Archived Web Pages: This module helps with phishing defense by showing what has been archived on an organization's online presence, including login pages, API files, and other documents. This can reveal assets that might be a target for attackers.
Reporting and Continuous Monitoring
ThreatNG provides comprehensive reports, including Executive, Technical, and Prioritized (High, Medium, Low, and Informational), which would highlight any brand impersonation or phishing threats discovered. This allows organizations to allocate resources and prioritize their security efforts based on risk levels. The platform's continuous monitoring capability ensures that the external attack surface is constantly tracked, and new threats are identified as they appear.
ThreatNG's DarCache Dark Web intelligence repository tracks mentions of an organization on the dark web. This can provide early warnings of a brand being targeted in a phishing campaign or other malicious activities, allowing for proactive defense.
Complementary Solutions
ThreatNG's brand and phishing defense capabilities can be enhanced by working with other security solutions.

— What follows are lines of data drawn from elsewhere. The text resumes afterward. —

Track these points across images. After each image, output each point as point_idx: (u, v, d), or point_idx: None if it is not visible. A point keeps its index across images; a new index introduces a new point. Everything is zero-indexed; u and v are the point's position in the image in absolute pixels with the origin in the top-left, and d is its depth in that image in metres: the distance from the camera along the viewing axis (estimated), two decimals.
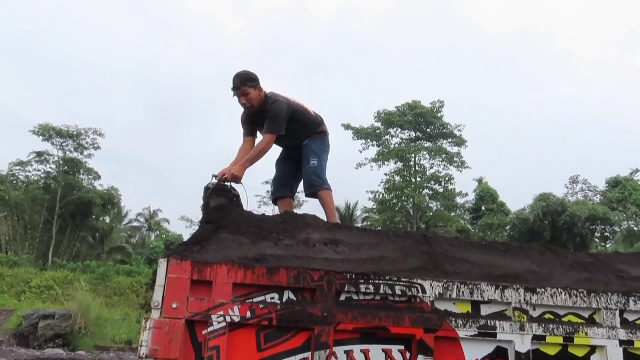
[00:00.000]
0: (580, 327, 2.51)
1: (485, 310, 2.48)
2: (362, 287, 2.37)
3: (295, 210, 3.90)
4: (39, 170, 31.18)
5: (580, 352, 2.51)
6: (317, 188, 3.98)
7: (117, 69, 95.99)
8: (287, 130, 3.85)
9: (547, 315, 2.54)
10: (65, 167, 31.08)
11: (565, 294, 2.55)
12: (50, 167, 31.25)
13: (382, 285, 2.39)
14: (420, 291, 2.42)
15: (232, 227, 2.63)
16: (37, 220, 29.40)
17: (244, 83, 3.73)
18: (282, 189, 4.21)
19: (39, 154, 30.45)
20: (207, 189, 3.18)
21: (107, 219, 37.34)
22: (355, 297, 2.38)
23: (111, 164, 65.63)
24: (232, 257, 2.40)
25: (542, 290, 2.54)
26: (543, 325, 2.47)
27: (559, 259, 2.86)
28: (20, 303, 18.99)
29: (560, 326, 2.49)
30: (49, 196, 29.47)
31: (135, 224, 45.29)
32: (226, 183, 3.29)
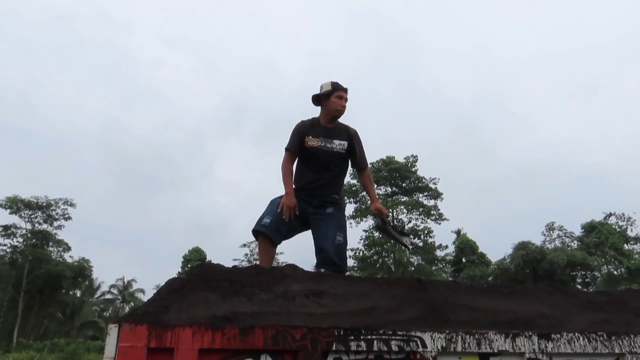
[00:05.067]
0: None
1: None
2: (353, 345, 2.01)
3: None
4: (4, 245, 29.90)
5: None
6: (340, 269, 3.49)
7: (85, 138, 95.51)
8: (332, 170, 3.71)
9: None
10: (34, 240, 29.92)
11: (584, 339, 2.23)
12: (17, 241, 30.05)
13: (375, 341, 2.03)
14: (420, 345, 2.07)
15: (198, 283, 2.26)
16: (2, 298, 27.87)
17: (347, 91, 3.76)
18: (276, 233, 3.53)
19: (6, 227, 29.37)
20: (384, 223, 3.81)
21: (78, 293, 35.75)
22: (345, 357, 2.01)
23: (82, 235, 63.77)
24: (197, 317, 2.02)
25: (558, 336, 2.21)
26: None
27: (570, 299, 2.56)
28: None
29: None
30: (16, 271, 28.10)
31: (108, 296, 43.40)
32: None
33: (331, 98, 3.67)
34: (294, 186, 3.68)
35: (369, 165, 4.06)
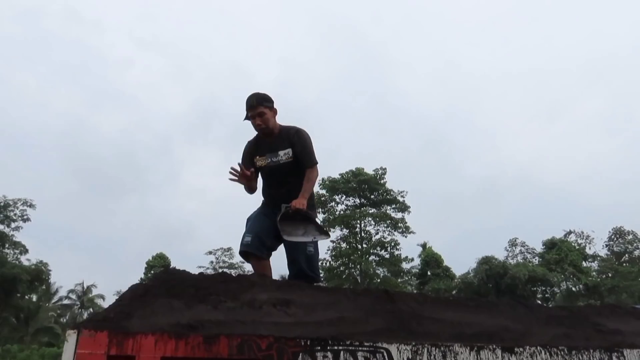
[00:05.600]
0: None
1: None
2: (319, 355, 1.99)
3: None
4: None
5: None
6: (314, 281, 3.47)
7: (48, 137, 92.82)
8: (289, 182, 3.54)
9: None
10: None
11: (545, 353, 2.27)
12: None
13: (342, 352, 2.02)
14: (386, 357, 2.07)
15: (162, 289, 2.20)
16: None
17: (261, 102, 3.53)
18: (261, 247, 3.50)
19: None
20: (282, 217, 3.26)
21: (34, 297, 34.53)
22: None
23: (41, 237, 61.73)
24: (161, 324, 1.97)
25: (521, 349, 2.25)
26: None
27: (532, 313, 2.61)
28: None
29: None
30: None
31: (66, 301, 42.05)
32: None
33: (250, 120, 3.59)
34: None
35: (317, 165, 3.65)
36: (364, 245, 31.47)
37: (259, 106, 3.51)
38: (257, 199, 3.92)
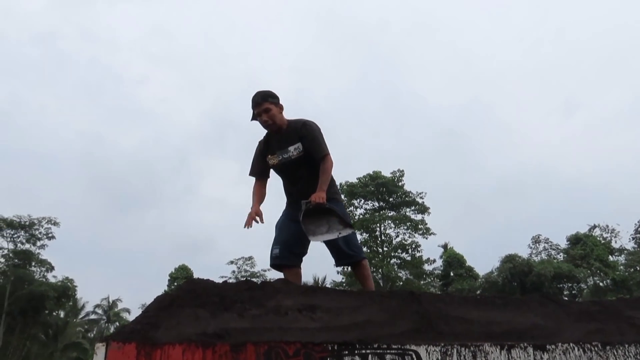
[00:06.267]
0: None
1: None
2: None
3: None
4: None
5: None
6: (357, 258, 3.52)
7: (69, 155, 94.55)
8: (304, 177, 3.52)
9: None
10: (16, 260, 29.33)
11: (578, 349, 2.21)
12: None
13: (370, 355, 2.00)
14: (415, 359, 2.04)
15: (187, 299, 2.21)
16: None
17: (265, 99, 3.51)
18: (290, 257, 3.52)
19: None
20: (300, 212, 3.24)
21: (62, 314, 35.04)
22: None
23: (66, 254, 62.70)
24: (187, 334, 1.97)
25: (553, 347, 2.19)
26: None
27: (563, 309, 2.54)
28: None
29: None
30: None
31: (93, 316, 42.58)
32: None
33: (257, 118, 3.57)
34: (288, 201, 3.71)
35: (324, 157, 3.52)
36: (385, 249, 31.31)
37: (264, 103, 3.49)
38: (275, 202, 3.93)
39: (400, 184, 32.56)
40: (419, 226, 31.54)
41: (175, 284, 30.47)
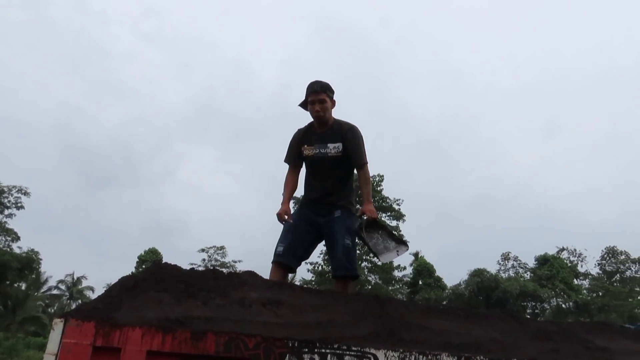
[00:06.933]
0: None
1: None
2: (306, 357, 1.98)
3: None
4: None
5: None
6: (349, 273, 3.49)
7: (46, 126, 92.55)
8: (332, 176, 3.55)
9: None
10: None
11: None
12: None
13: (329, 355, 2.01)
14: None
15: (152, 282, 2.19)
16: None
17: (324, 90, 3.51)
18: (292, 259, 3.50)
19: None
20: (360, 229, 3.40)
21: (23, 286, 34.31)
22: None
23: (33, 226, 61.46)
24: (149, 318, 1.96)
25: None
26: None
27: (521, 327, 2.60)
28: None
29: None
30: None
31: (55, 292, 41.82)
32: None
33: (308, 105, 3.53)
34: (304, 198, 3.77)
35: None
36: (357, 252, 31.46)
37: (322, 92, 3.49)
38: (251, 204, 3.91)
39: (378, 188, 32.73)
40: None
41: (144, 266, 30.11)
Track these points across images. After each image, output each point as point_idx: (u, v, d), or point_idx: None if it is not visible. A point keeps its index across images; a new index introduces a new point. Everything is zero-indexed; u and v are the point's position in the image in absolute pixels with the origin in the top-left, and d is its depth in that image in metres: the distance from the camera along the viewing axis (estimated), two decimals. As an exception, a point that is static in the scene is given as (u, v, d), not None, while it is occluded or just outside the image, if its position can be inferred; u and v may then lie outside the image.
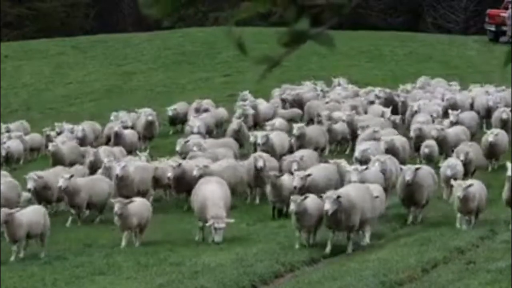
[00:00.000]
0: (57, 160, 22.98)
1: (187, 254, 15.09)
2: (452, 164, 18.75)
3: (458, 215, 16.07)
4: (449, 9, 62.80)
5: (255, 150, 22.27)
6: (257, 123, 27.90)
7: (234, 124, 25.46)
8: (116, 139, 25.15)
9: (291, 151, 22.98)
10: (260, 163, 19.45)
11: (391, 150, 20.55)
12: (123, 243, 15.94)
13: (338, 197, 14.58)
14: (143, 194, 19.09)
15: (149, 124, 26.80)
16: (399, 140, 21.78)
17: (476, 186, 16.20)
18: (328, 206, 14.45)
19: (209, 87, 40.05)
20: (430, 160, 21.23)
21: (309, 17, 3.57)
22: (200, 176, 18.06)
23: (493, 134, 22.18)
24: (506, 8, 46.21)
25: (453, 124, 24.19)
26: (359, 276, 12.51)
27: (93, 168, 21.27)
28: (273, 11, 3.69)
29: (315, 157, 21.14)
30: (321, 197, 14.99)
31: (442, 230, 15.66)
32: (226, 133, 25.76)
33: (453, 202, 16.40)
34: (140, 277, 13.49)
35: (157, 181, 20.17)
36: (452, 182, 16.84)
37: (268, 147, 22.15)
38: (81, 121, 29.62)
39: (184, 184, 19.24)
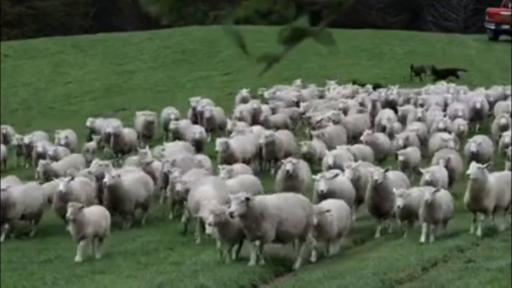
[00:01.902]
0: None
1: (187, 253, 15.09)
2: (432, 170, 17.46)
3: (424, 226, 14.83)
4: (449, 8, 62.81)
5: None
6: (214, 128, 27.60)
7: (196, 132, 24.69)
8: (116, 139, 25.32)
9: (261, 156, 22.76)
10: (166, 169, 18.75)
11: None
12: (78, 256, 14.74)
13: (247, 199, 13.36)
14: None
15: (148, 124, 26.96)
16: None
17: (444, 193, 15.32)
18: (233, 208, 13.31)
19: (209, 85, 40.05)
20: (406, 167, 20.35)
21: (308, 15, 3.57)
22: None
23: (476, 143, 21.09)
24: (506, 7, 46.18)
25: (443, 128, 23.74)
26: (359, 275, 12.50)
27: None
28: (273, 10, 3.69)
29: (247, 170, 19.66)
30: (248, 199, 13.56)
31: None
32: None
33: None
34: (140, 276, 13.49)
35: None
36: (421, 188, 15.72)
37: (227, 154, 21.38)
38: (80, 120, 29.61)
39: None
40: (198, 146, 23.69)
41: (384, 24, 59.36)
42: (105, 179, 17.57)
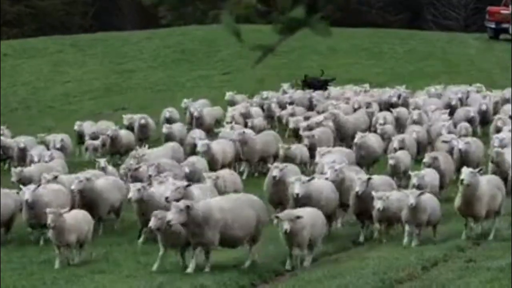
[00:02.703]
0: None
1: (187, 253, 15.06)
2: (420, 174, 16.71)
3: (407, 228, 14.56)
4: (449, 7, 62.80)
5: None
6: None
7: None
8: (113, 141, 25.59)
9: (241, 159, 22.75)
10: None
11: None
12: (57, 263, 14.26)
13: (188, 207, 12.87)
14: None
15: (142, 127, 27.21)
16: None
17: (429, 197, 14.90)
18: (170, 216, 12.82)
19: (209, 85, 40.05)
20: (396, 171, 19.81)
21: (304, 5, 3.55)
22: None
23: (463, 142, 20.30)
24: (506, 6, 46.15)
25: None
26: (359, 274, 12.48)
27: None
28: (272, 8, 3.67)
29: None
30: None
31: (441, 228, 15.62)
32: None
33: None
34: (140, 275, 13.46)
35: None
36: (406, 191, 15.36)
37: (208, 156, 21.33)
38: (80, 119, 29.56)
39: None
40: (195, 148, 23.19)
41: (384, 23, 59.34)
42: (72, 187, 16.76)
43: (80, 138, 27.34)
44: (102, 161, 20.40)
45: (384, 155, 22.34)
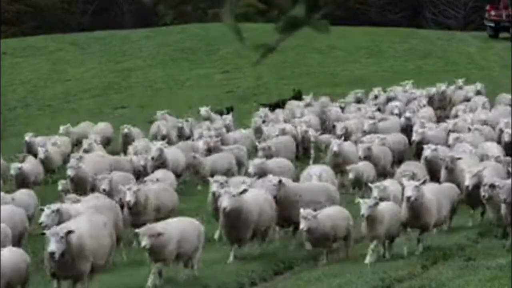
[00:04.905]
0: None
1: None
2: (381, 185, 15.32)
3: (371, 246, 13.49)
4: (449, 5, 62.79)
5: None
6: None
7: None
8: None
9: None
10: (103, 186, 17.34)
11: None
12: None
13: (69, 232, 11.55)
14: None
15: (125, 137, 25.37)
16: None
17: (386, 208, 13.79)
18: (52, 247, 11.45)
19: (208, 83, 40.01)
20: (358, 184, 18.57)
21: (304, 4, 3.53)
22: None
23: (430, 149, 18.97)
24: (505, 7, 46.14)
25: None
26: (359, 273, 12.48)
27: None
28: (272, 7, 3.65)
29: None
30: None
31: (440, 228, 15.59)
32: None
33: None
34: (140, 274, 13.45)
35: None
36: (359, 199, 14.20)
37: (161, 162, 20.49)
38: (80, 118, 29.54)
39: None
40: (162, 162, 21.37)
41: (384, 21, 59.31)
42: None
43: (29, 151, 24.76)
44: None
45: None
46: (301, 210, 13.61)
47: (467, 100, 28.38)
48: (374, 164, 19.59)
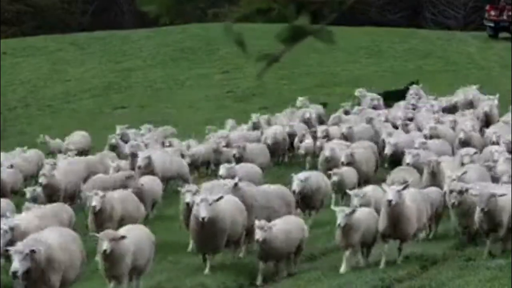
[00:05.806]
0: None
1: (186, 252, 15.06)
2: (361, 193, 14.74)
3: (346, 254, 13.00)
4: (449, 5, 62.80)
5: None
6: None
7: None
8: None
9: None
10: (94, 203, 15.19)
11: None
12: None
13: (33, 251, 10.72)
14: None
15: (112, 148, 24.74)
16: None
17: (363, 213, 13.36)
18: (15, 266, 10.67)
19: (208, 83, 40.02)
20: (340, 189, 18.10)
21: (308, 14, 3.53)
22: None
23: (411, 155, 18.71)
24: (504, 8, 46.14)
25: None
26: (358, 273, 12.48)
27: None
28: (272, 7, 3.65)
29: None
30: None
31: (441, 227, 15.60)
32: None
33: None
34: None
35: None
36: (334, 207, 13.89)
37: (149, 170, 19.86)
38: (79, 118, 29.56)
39: None
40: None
41: (384, 21, 59.32)
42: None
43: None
44: None
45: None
46: (256, 221, 12.99)
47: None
48: (357, 170, 19.40)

ThreatNG and an Email Security Gateway: ThreatNG could identify a new domain name permutation, such as legitcompany-support.com, that has active mail records. This intelligence could be provided to an email security gateway, which could then block any emails originating from this malicious domain, preventing a phishing campaign from reaching employees.
ThreatNG and a DNS Firewall: If ThreatNG discovers a typosquatted domain like companynamee.com and its associated IP address, this information could be used to update a DNS firewall. The firewall would then block all network requests to this fraudulent IP address, preventing employees and customers from accidentally visiting the phishing site.
ThreatNG and a Website Takedown Service: After ThreatNG identifies a fraudulent website that is impersonating a brand, the information about the malicious domain and its hosting provider could be shared with a website takedown service. This would enable the service to act quickly and have the fake site removed, minimizing the window of opportunity for attackers.